Two factors are influencing this increasing democratization of IT retail in India. While consumption power of retail consumers is obviously on an upward curve, the class B and class C cities remained relatively immune from the impact of recession till date. Not surprising therefore that smaller cities are now coming up with a large number of retail showrooms. Secondly, while large enterprises reduced or kept on hold their IT spending, the scenario was much better among home and SOHO users, the typical buyers of the IT retail segment. According to the BMI India Retail Report, the total retail sales in India will grow from $353bn in 2010 to $543.2bn by 2014. For the fourth time in 5 years, India has been ranked as the most attractive nation for retail investment among 30 emerging markets by A T Kearney in its 8th annual Global Retail Development Index (GRDI). India's retail market is expected to be worth about $410bn by the end of the year; BMI forecasts consumer electronic sales at $29.86bn; IT sales through retail channel will conservatively account for 10% of this.

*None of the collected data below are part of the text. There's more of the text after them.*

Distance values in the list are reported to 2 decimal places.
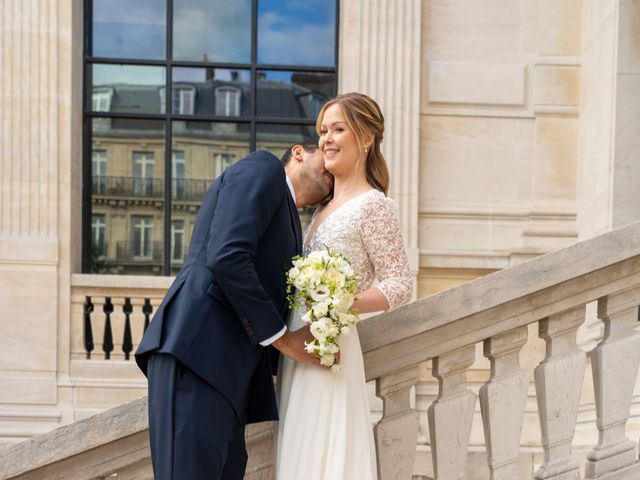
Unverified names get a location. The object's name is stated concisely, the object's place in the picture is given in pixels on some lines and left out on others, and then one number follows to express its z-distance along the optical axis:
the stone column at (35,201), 8.52
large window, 9.15
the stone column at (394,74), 8.80
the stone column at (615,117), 8.29
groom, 3.63
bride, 3.86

What these trends and statistics mean is the entry of big IT & electronics LFRs like Target and Best Buys would definitely impact the small time IT retailers too? Actually they will take advantage of what the stats and trends bear out, and jump into the retail bandwagon thereby pushing the IT retailers out of the limelight. Already the small time retailers are threatened by the likes of Indian LFRs like Croma and eZone and with the global biggies coming in they will take a bigger share of the retail pie. And with their excellent supply chain and relationship with OEMs, they can easily push retailers into the sidelines, as they will enjoy much better margins. No wonder, IT partners in places like Chennai are observing bandhs in protest.

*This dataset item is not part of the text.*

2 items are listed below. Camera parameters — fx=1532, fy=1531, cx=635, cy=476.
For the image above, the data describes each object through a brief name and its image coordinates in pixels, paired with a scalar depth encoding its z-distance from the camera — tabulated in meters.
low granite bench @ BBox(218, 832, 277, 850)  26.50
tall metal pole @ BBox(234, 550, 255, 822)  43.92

Now the dynamics of free market and commerce will ensure that FDI will come in sometime if not tomorrow but the day after. And no amount of efforts by politicians and traders can stop the inevitable. Rather our partners should focus on their USP: personalized services and support. This was how the gray market PC vendors successfully resisted the branded PC vendors till economics ensured a level playing field. Surely a Target cannot give the same benefits as what Deepakbhai of Lamington Road gives to Hetal of Kandivli. Yes, they will give a lower price, but when the motherboard conks off at 6 in the evening and it's Hetal's presentation next day, it's only Deepakbhais who can save the situation. Long live Deepak bhai...and also Target! Long live the Indian IT market.